How do we hold a healthy distance between our patriotic pride and our Christian witness? It is sometimes not easy.
Baltimore held a weeklong Sailabration commemorating the 200th anniversary of the War of 1812. Events involved tall ships, fireworks and great pride for the host city.
In Baltimore, events of this nature cannot help but also celebrate the writing of “The Star-Spangled Banner.” Francis Scott Key, a Georgetown lawyer, author and amateur poet, wrote the first words to what would become America’s national anthem while detained aboard a British ship that was part of the attack on Fort McHenry.
On Sept. 3, 1814, Key and prisoner-exchange agent Col. John Stewart Skinner were sent on a mission by President James Madison to seek the release of Dr. William Beanes, a resident of Upper Marlboro, Md., under British arrest. They were successful in securing the prisoner’s release, but while having a meal with the British command they overheard plans for the attack on Baltimore.
Detained for knowing too much, they witnessed the Sept. 13-14 bombardment firsthand from British ships. Key was so inspired by the successful defense and seeing the huge 15 stars and 15 stripes on the flag still flying over the fort the next morning that he wrote a rough draft of the poem that would come to be called “The Star-Spangled Banner.”

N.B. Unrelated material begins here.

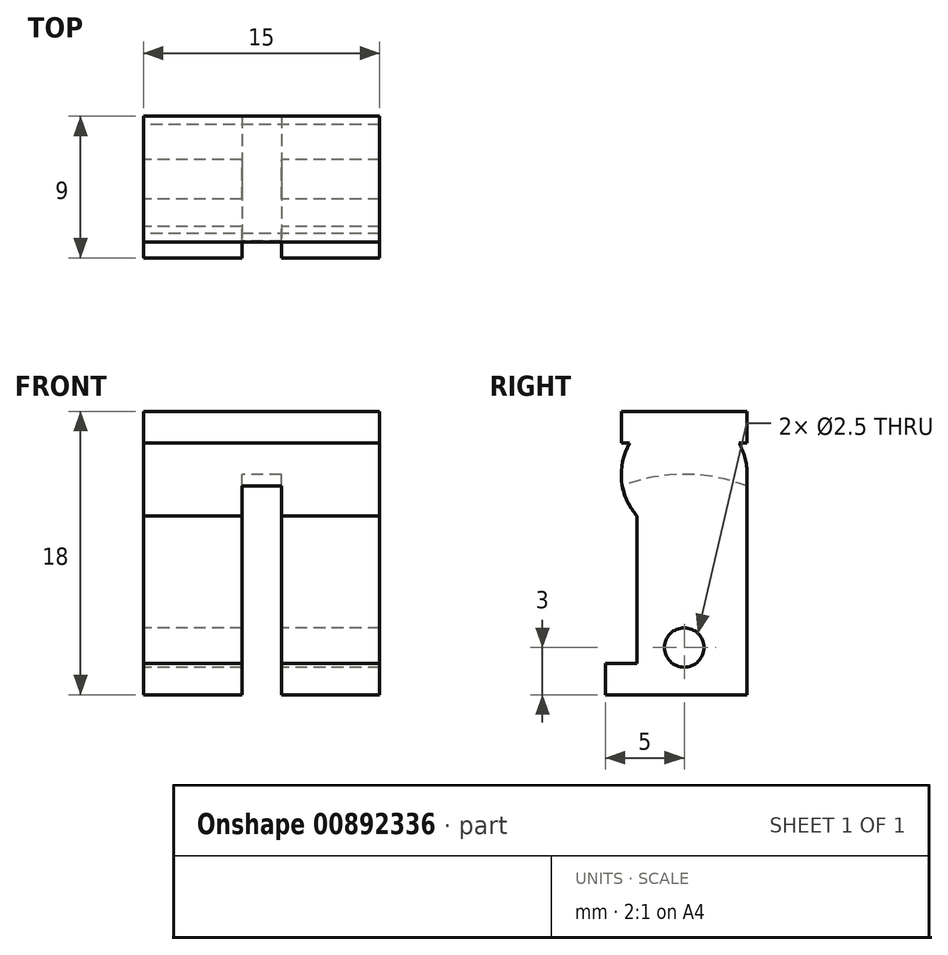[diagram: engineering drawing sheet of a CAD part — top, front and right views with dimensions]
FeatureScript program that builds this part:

After Key and Skinner were released in Baltimore on Sept. 16, he completed the poem in a local hotel. Titled “Defense of Fort McHenry,” it was soon published in the local paper, and a popular tune of that day became associated with the words.
Today, “The Star-Spangled Banner” is a proud reminder of the defense of Baltimore after the British had burned government buildings in Washington, including the Capitol and White House weeks before. The Battle of Baltimore was a great moral victory and a turning point in what otherwise could have been a knockout blow for the fledgling nation.

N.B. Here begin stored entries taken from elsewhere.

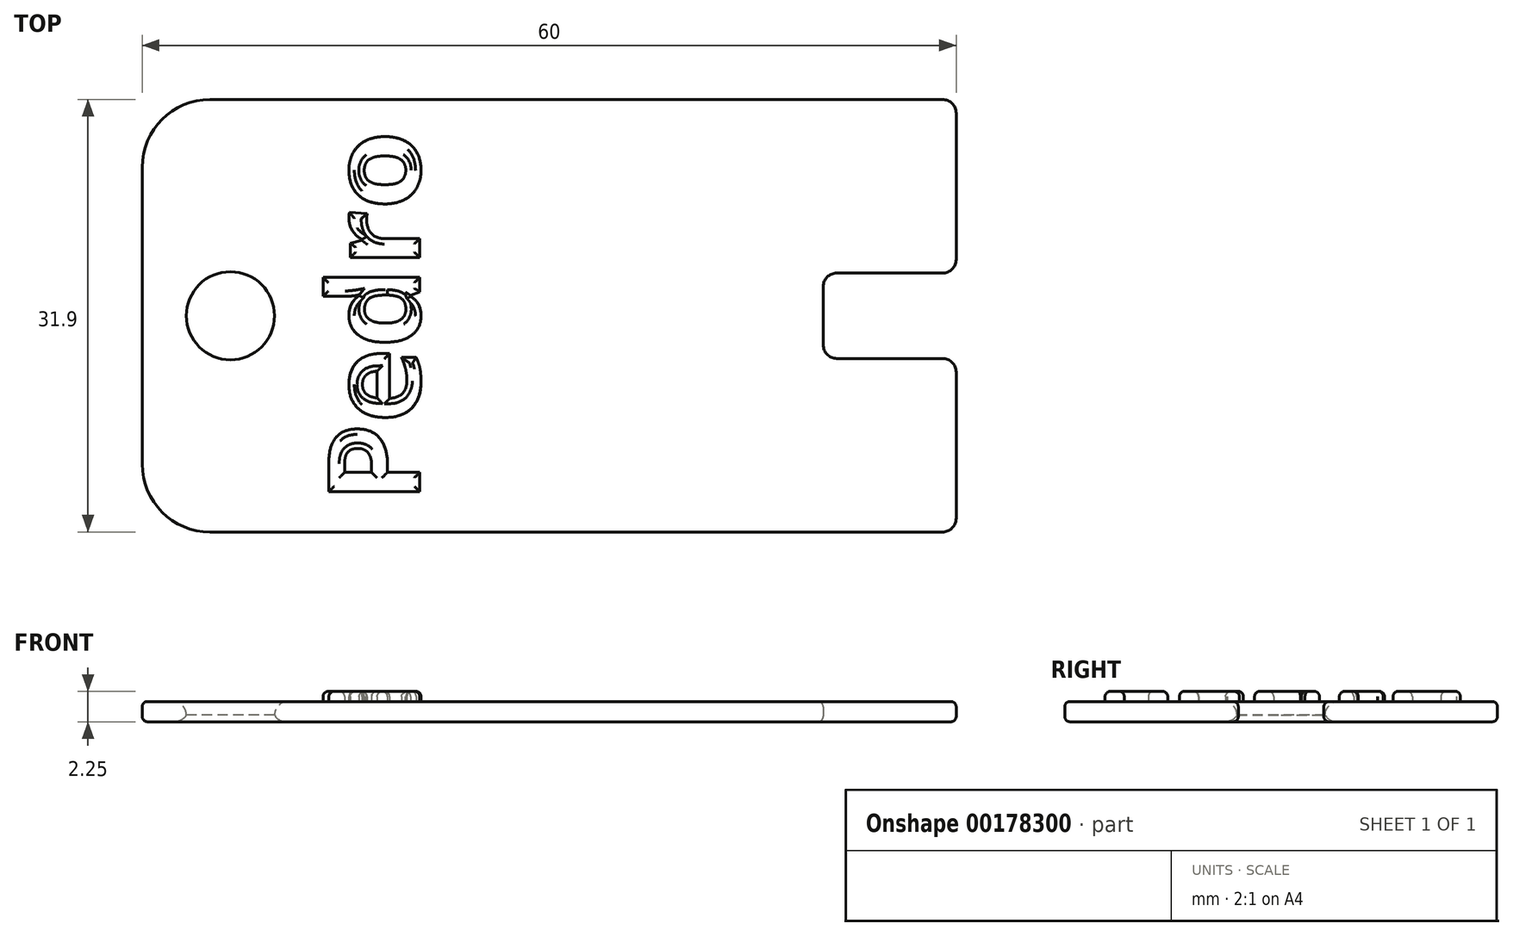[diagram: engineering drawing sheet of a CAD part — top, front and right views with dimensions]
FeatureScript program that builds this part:
annotation { "Feature Type Name" : "Feature", "Feature Type Description" : "" }
export const myFeature = defineFeature(function(context is Context, id is Id, definition is map)
    precondition{}
    {
        {
            var Q0;
            Q0=qCreatedBy(makeId("Top.planeOp"),FACE);
            var sketch = newSketch(context, id + "F0", { "sketchPlane" : qUnion([Q0])});
            skLineSegment(sketch, "E0.bottom", {"start": v(-5.98, -13.53) * mm, "end": v(48.02, -13.53) * mm});
            skLineSegment(sketch, "E0.top", {"start": v(-5.98, -45.43) * mm, "end": v(48.02, -45.43) * mm});
            skLineSegment(sketch, "E0.left", {"start": v(-10.98, -18.53) * mm, "end": v(-10.98, -40.43) * mm});
            skLineSegment(sketch, "E0.right", {"start": v(49.02, -14.53) * mm, "end": v(49.02, -25.33) * mm});
            skPoint(sketch, "E1", {"position": v(-4.48, -29.48) * mm});
            skPoint(sketch, "E1.positionSnap0", {"position": v(-10.98, -29.48) * mm});
            skLineSegment(sketch, "E2.bottom", {"start": v(48.02, -26.33) * mm, "end": v(40.22, -26.33) * mm});
            skLineSegment(sketch, "E2.top", {"start": v(48.02, -32.63) * mm, "end": v(40.22, -32.63) * mm});
            skLineSegment(sketch, "E2.right", {"start": v(39.22, -27.33) * mm, "end": v(39.22, -31.63) * mm});
            skLineSegment(sketch, "E3.trimOffspring", {"start": v(49.02, -33.63) * mm, "end": v(49.02, -44.43) * mm});
            skCircle(sketch, "E4", {"center": v(-4.48, -29.48) * mm, "radius": 3.25 * mm});
            skPoint(sketch, "E5.visualSharp", {"position": v(49.02, -13.53) * mm});
            skArc(sketch, "E5.filletArc", {"start": v(49.02, -14.53) * mm, "mid": v(48.73, -13.82) * mm, "end": v(48.02, -13.53) * mm});
            skPoint(sketch, "E6.visualSharp", {"position": v(49.02, -45.43) * mm});
            skArc(sketch, "E6.filletArc", {"start": v(48.02, -45.43) * mm, "mid": v(48.73, -45.14) * mm, "end": v(49.02, -44.43) * mm});
            skPoint(sketch, "E7.visualSharp", {"position": v(49.02, -32.63) * mm});
            skArc(sketch, "E7.filletArc", {"start": v(49.02, -33.63) * mm, "mid": v(48.73, -32.92) * mm, "end": v(48.02, -32.63) * mm});
            skPoint(sketch, "E8.visualSharp", {"position": v(49.02, -26.33) * mm});
            skArc(sketch, "E8.filletArc", {"start": v(48.02, -26.33) * mm, "mid": v(48.73, -26.04) * mm, "end": v(49.02, -25.33) * mm});
            skPoint(sketch, "E9.visualSharp", {"position": v(39.22, -26.33) * mm});
            skArc(sketch, "E9.filletArc", {"start": v(40.22, -26.33) * mm, "mid": v(39.52, -26.62) * mm, "end": v(39.22, -27.33) * mm});
            skPoint(sketch, "E10.visualSharp", {"position": v(39.22, -32.63) * mm});
            skArc(sketch, "E10.filletArc", {"start": v(39.22, -31.63) * mm, "mid": v(39.52, -32.34) * mm, "end": v(40.22, -32.63) * mm});
            skPoint(sketch, "E11.visualSharp", {"position": v(-10.98, -13.53) * mm});
            skArc(sketch, "E11.filletArc", {"start": v(-5.98, -13.53) * mm, "mid": v(-9.51, -15) * mm, "end": v(-10.98, -18.53) * mm});
            skPoint(sketch, "E12.visualSharp", {"position": v(-10.98, -45.43) * mm});
            skArc(sketch, "E12.filletArc", {"start": v(-10.98, -40.43) * mm, "mid": v(-9.51, -43.96) * mm, "end": v(-5.98, -45.43) * mm});
            skSolve(sketch);
        }
        {
            var Q0;
            Q0=makeQuery(id+"F0.imprint","IMPRINT",FACE,{"disambiguationData":[TD([[makeQuery(id+"F0.imprint","IMPRINT",EDGE,{"derivedFrom":sQuery(id+"F0.wireOp",EDGE,"E0.bottom")}),-1.0]])]});
            extrude(context, id + "F1", {"entities" : qUnion([Q0]), "depth" : 1.5 * mm});
        }
        {
            var Q0;
            Q0=makeQuery(id+"F1.opExtrude","CAP_FACE",FACE,{"disambiguationData":[OSD([sQuery(id+"F0.wireOp",EDGE,"E0.bottom"),sQuery(id+"F0.wireOp",EDGE,"E0.top"),sQuery(id+"F0.wireOp",EDGE,"E0.left"),sQuery(id+"F0.wireOp",EDGE,"E0.right"),sQuery(id+"F0.wireOp",EDGE,"E2.bottom"),sQuery(id+"F0.wireOp",EDGE,"E2.top"),sQuery(id+"F0.wireOp",EDGE,"E2.right"),sQuery(id+"F0.wireOp",EDGE,"E3.trimOffspring"),sQuery(id+"F0.wireOp",EDGE,"E4"),sQuery(id+"F0.wireOp",EDGE,"E5.filletArc"),sQuery(id+"F0.wireOp",EDGE,"E6.filletArc"),sQuery(id+"F0.wireOp",EDGE,"E7.filletArc"),sQuery(id+"F0.wireOp",EDGE,"E8.filletArc"),sQuery(id+"F0.wireOp",EDGE,"E9.filletArc"),sQuery(id+"F0.wireOp",EDGE,"E10.filletArc"),sQuery(id+"F0.wireOp",EDGE,"E11.filletArc"),sQuery(id+"F0.wireOp",EDGE,"E12.filletArc")])],"isStart":false});
            var sketch = newSketch(context, id + "F2", { "sketchPlane" : qUnion([Q0])});
            skText(sketch, "E13", { "text": "Pedro", "fontName": "OpenSans-Bold.ttf"});
            const initialGuessF2  = {"E13": [0.00948, -0.0433, 0, 1, 0.00676]};
            skSetInitialGuess(sketch, initialGuessF2);
            skSolve(sketch);
        }
        {
            var Q0;
            Q0 = qSketchRegion(id + "F2", true);
            extrude(context, id + "F3", {"entities" : qUnion([Q0]), "operationType" : NewBodyOperationType.ADD, "depth" : 0.75 * mm});
        }
        {
            var Q0;
            Q0=makeQuery(id+"F1.opExtrude","CAP_EDGE",EDGE,{"disambiguationData":[OSD([sQuery(id+"F0.wireOp",EDGE,"E4")])],"isStart":false});
            fillet(context, id + "F4", {"entities" : qUnion([Q0]), "radius" : 1 * mm, "tangentPropagation" : true, "allowEdgeOverflow" : false});
        }
        {
            var Q0;
            Q0=makeQuery(id+"F3.opExtrude","CAP_FACE",FACE,{"disambiguationData":[OSD([sQuery(id+"F2.wireOp",EDGE,"E13.sketch_text.stroke-72"),sQuery(id+"F2.wireOp",EDGE,"E13.sketch_text.stroke-73"),sQuery(id+"F2.wireOp",EDGE,"E13.sketch_text.stroke-74"),sQuery(id+"F2.wireOp",EDGE,"E13.sketch_text.stroke-75"),sQuery(id+"F2.wireOp",EDGE,"E13.sketch_text.stroke-76"),sQuery(id+"F2.wireOp",EDGE,"E13.sketch_text.stroke-77"),sQuery(id+"F2.wireOp",EDGE,"E13.sketch_text.stroke-78"),sQuery(id+"F2.wireOp",EDGE,"E13.sketch_text.stroke-79"),sQuery(id+"F2.wireOp",EDGE,"E13.sketch_text.stroke-80"),sQuery(id+"F2.wireOp",EDGE,"E13.sketch_text.stroke-81"),sQuery(id+"F2.wireOp",EDGE,"E13.sketch_text.stroke-82"),sQuery(id+"F2.wireOp",EDGE,"E13.sketch_text.stroke-83"),sQuery(id+"F2.wireOp",EDGE,"E13.sketch_text.stroke-84"),sQuery(id+"F2.wireOp",EDGE,"E13.sketch_text.stroke-85"),sQuery(id+"F2.wireOp",EDGE,"E13.sketch_text.stroke-86"),sQuery(id+"F2.wireOp",EDGE,"E13.sketch_text.stroke-87"),sQuery(id+"F2.wireOp",EDGE,"E13.sketch_text.stroke-88"),sQuery(id+"F2.wireOp",EDGE,"E13.sketch_text.stroke-89")])],"isStart":false});
            var Q1;
            Q1=makeQuery(id+"F3.opExtrude","CAP_FACE",FACE,{"disambiguationData":[OSD([sQuery(id+"F2.wireOp",EDGE,"E13.sketch_text.stroke-59"),sQuery(id+"F2.wireOp",EDGE,"E13.sketch_text.stroke-60"),sQuery(id+"F2.wireOp",EDGE,"E13.sketch_text.stroke-61"),sQuery(id+"F2.wireOp",EDGE,"E13.sketch_text.stroke-62"),sQuery(id+"F2.wireOp",EDGE,"E13.sketch_text.stroke-63"),sQuery(id+"F2.wireOp",EDGE,"E13.sketch_text.stroke-64"),sQuery(id+"F2.wireOp",EDGE,"E13.sketch_text.stroke-65"),sQuery(id+"F2.wireOp",EDGE,"E13.sketch_text.stroke-66"),sQuery(id+"F2.wireOp",EDGE,"E13.sketch_text.stroke-67"),sQuery(id+"F2.wireOp",EDGE,"E13.sketch_text.stroke-68"),sQuery(id+"F2.wireOp",EDGE,"E13.sketch_text.stroke-69"),sQuery(id+"F2.wireOp",EDGE,"E13.sketch_text.stroke-70"),sQuery(id+"F2.wireOp",EDGE,"E13.sketch_text.stroke-71")])],"isStart":false});
            var Q2;
            Q2=makeQuery(id+"F3.opExtrude","CAP_FACE",FACE,{"disambiguationData":[OSD([sQuery(id+"F2.wireOp",EDGE,"E13.sketch_text.stroke-36"),sQuery(id+"F2.wireOp",EDGE,"E13.sketch_text.stroke-37"),sQuery(id+"F2.wireOp",EDGE,"E13.sketch_text.stroke-38"),sQuery(id+"F2.wireOp",EDGE,"E13.sketch_text.stroke-39"),sQuery(id+"F2.wireOp",EDGE,"E13.sketch_text.stroke-40"),sQuery(id+"F2.wireOp",EDGE,"E13.sketch_text.stroke-41"),sQuery(id+"F2.wireOp",EDGE,"E13.sketch_text.stroke-42"),sQuery(id+"F2.wireOp",EDGE,"E13.sketch_text.stroke-43"),sQuery(id+"F2.wireOp",EDGE,"E13.sketch_text.stroke-44"),sQuery(id+"F2.wireOp",EDGE,"E13.sketch_text.stroke-45"),sQuery(id+"F2.wireOp",EDGE,"E13.sketch_text.stroke-46"),sQuery(id+"F2.wireOp",EDGE,"E13.sketch_text.stroke-47"),sQuery(id+"F2.wireOp",EDGE,"E13.sketch_text.stroke-48"),sQuery(id+"F2.wireOp",EDGE,"E13.sketch_text.stroke-49"),sQuery(id+"F2.wireOp",EDGE,"E13.sketch_text.stroke-50"),sQuery(id+"F2.wireOp",EDGE,"E13.sketch_text.stroke-51"),sQuery(id+"F2.wireOp",EDGE,"E13.sketch_text.stroke-52"),sQuery(id+"F2.wireOp",EDGE,"E13.sketch_text.stroke-53"),sQuery(id+"F2.wireOp",EDGE,"E13.sketch_text.stroke-54"),sQuery(id+"F2.wireOp",EDGE,"E13.sketch_text.stroke-55"),sQuery(id+"F2.wireOp",EDGE,"E13.sketch_text.stroke-56"),sQuery(id+"F2.wireOp",EDGE,"E13.sketch_text.stroke-57"),sQuery(id+"F2.wireOp",EDGE,"E13.sketch_text.stroke-58")])],"isStart":false});
            var Q3;
            Q3=makeQuery(id+"F3.opExtrude","CAP_FACE",FACE,{"disambiguationData":[OSD([sQuery(id+"F2.wireOp",EDGE,"E13.sketch_text.stroke-16"),sQuery(id+"F2.wireOp",EDGE,"E13.sketch_text.stroke-17"),sQuery(id+"F2.wireOp",EDGE,"E13.sketch_text.stroke-18"),sQuery(id+"F2.wireOp",EDGE,"E13.sketch_text.stroke-19"),sQuery(id+"F2.wireOp",EDGE,"E13.sketch_text.stroke-20"),sQuery(id+"F2.wireOp",EDGE,"E13.sketch_text.stroke-21"),sQuery(id+"F2.wireOp",EDGE,"E13.sketch_text.stroke-22"),sQuery(id+"F2.wireOp",EDGE,"E13.sketch_text.stroke-23"),sQuery(id+"F2.wireOp",EDGE,"E13.sketch_text.stroke-24"),sQuery(id+"F2.wireOp",EDGE,"E13.sketch_text.stroke-25"),sQuery(id+"F2.wireOp",EDGE,"E13.sketch_text.stroke-26"),sQuery(id+"F2.wireOp",EDGE,"E13.sketch_text.stroke-27"),sQuery(id+"F2.wireOp",EDGE,"E13.sketch_text.stroke-28"),sQuery(id+"F2.wireOp",EDGE,"E13.sketch_text.stroke-29"),sQuery(id+"F2.wireOp",EDGE,"E13.sketch_text.stroke-30"),sQuery(id+"F2.wireOp",EDGE,"E13.sketch_text.stroke-31"),sQuery(id+"F2.wireOp",EDGE,"E13.sketch_text.stroke-32"),sQuery(id+"F2.wireOp",EDGE,"E13.sketch_text.stroke-33"),sQuery(id+"F2.wireOp",EDGE,"E13.sketch_text.stroke-34"),sQuery(id+"F2.wireOp",EDGE,"E13.sketch_text.stroke-35")])],"isStart":false});
            var Q4;
            Q4=makeQuery(id+"F3.opExtrude","CAP_FACE",FACE,{"disambiguationData":[OSD([sQuery(id+"F2.wireOp",EDGE,"E13.sketch_text.stroke-0"),sQuery(id+"F2.wireOp",EDGE,"E13.sketch_text.stroke-1"),sQuery(id+"F2.wireOp",EDGE,"E13.sketch_text.stroke-2"),sQuery(id+"F2.wireOp",EDGE,"E13.sketch_text.stroke-3"),sQuery(id+"F2.wireOp",EDGE,"E13.sketch_text.stroke-4"),sQuery(id+"F2.wireOp",EDGE,"E13.sketch_text.stroke-5"),sQuery(id+"F2.wireOp",EDGE,"E13.sketch_text.stroke-6"),sQuery(id+"F2.wireOp",EDGE,"E13.sketch_text.stroke-7"),sQuery(id+"F2.wireOp",EDGE,"E13.sketch_text.stroke-8"),sQuery(id+"F2.wireOp",EDGE,"E13.sketch_text.stroke-9"),sQuery(id+"F2.wireOp",EDGE,"E13.sketch_text.stroke-10"),sQuery(id+"F2.wireOp",EDGE,"E13.sketch_text.stroke-11"),sQuery(id+"F2.wireOp",EDGE,"E13.sketch_text.stroke-12"),sQuery(id+"F2.wireOp",EDGE,"E13.sketch_text.stroke-13"),sQuery(id+"F2.wireOp",EDGE,"E13.sketch_text.stroke-14"),sQuery(id+"F2.wireOp",EDGE,"E13.sketch_text.stroke-15")])],"isStart":false});
            fillet(context, id + "F5", {"entities" : qUnion([Q0, Q1, Q2, Q3, Q4]), "radius" : 0.4 * mm, "tangentPropagation" : true, "allowEdgeOverflow" : false});
        }
        {
            var Q0;
            Q0=makeQuery(id+"F1.opExtrude","CAP_EDGE",EDGE,{"disambiguationData":[OSD([sQuery(id+"F0.wireOp",EDGE,"E4")])],"isStart":true});
            fillet(context, id + "F6", {"entities" : qUnion([Q0]), "radius" : 1 * mm, "tangentPropagation" : true, "allowEdgeOverflow" : false});
        }
        {
            var Q0;
            Q0=makeQuery(id+"F1.opExtrude","SWEPT_FACE",FACE,{"disambiguationData":[OSD([sQuery(id+"F0.wireOp",EDGE,"E0.bottom")])]});
            fillet(context, id + "F7", {"entities" : qUnion([Q0]), "radius" : 0.4 * mm, "tangentPropagation" : true, "allowEdgeOverflow" : false});
        }
    });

Historically the War of 1812 is a mixed bag. One might argue the real winner was Canada. History recalls a series of blunders by American generals selected to attack Canada and faulty perceptions about the Canadian people of the time. Even the French Canadians from Quebec, who hated the British, preferred to remain in the Commonwealth over associating with the United States.
The U.S. did expand westward to take more land from the Native Americans. William Henry Harrison made his mark in the War of 1812 by killing Tecumseh, a great Native American leader who wanted only to protect the land of his people and hold together a tradition and civilization he correctly envisioned would be lost. This, too, is much of the history of the War of 1812.
It is good to remember and celebrate our pride by holding Fort McHenry as a legitimate historical marker. It is also good to remember that war is, as Barbara Tuchman put it, The March of Folly.
History is a helpful instructor. While as citizens we should have a healthy pride for all the great accomplishments our nation has achieved, as Christians we must see American exceptionalism — the idea that the U.S. is uniquely virtuous compared to other countries — as antithetical to our global witness.
How do we hold a healthy distance between our patriotic pride and our Christian witness? It is sometimes not easy. That is why — as people who believe in true religious freedom and separation of church and state — we must balance our civic pride with a humility that recognizes both freedom for everyone in our nation and also that others share a healthy pride for their own national heritage as well.
We belong to global organizations that transcend traditional territorial boundaries. We live in a global market with universal access to every type of currency and exchange that sometimes operate almost without consideration of elected officials and the policies of national agendas.
We live in an information age with immediate access to all information all of the time. It is not just about having knowledge, but about how to package that knowledge with the resources to disseminate the message you want to prevail in the contemporary information wars of currency and exchange.
We live in a time of major social change in our nation and in nations around the world. Thus, while we must express a healthy national pride, we must also celebrate with others their own pride and struggle for freedom.
I pray this perspective is what could be seen as truly exceptional in us.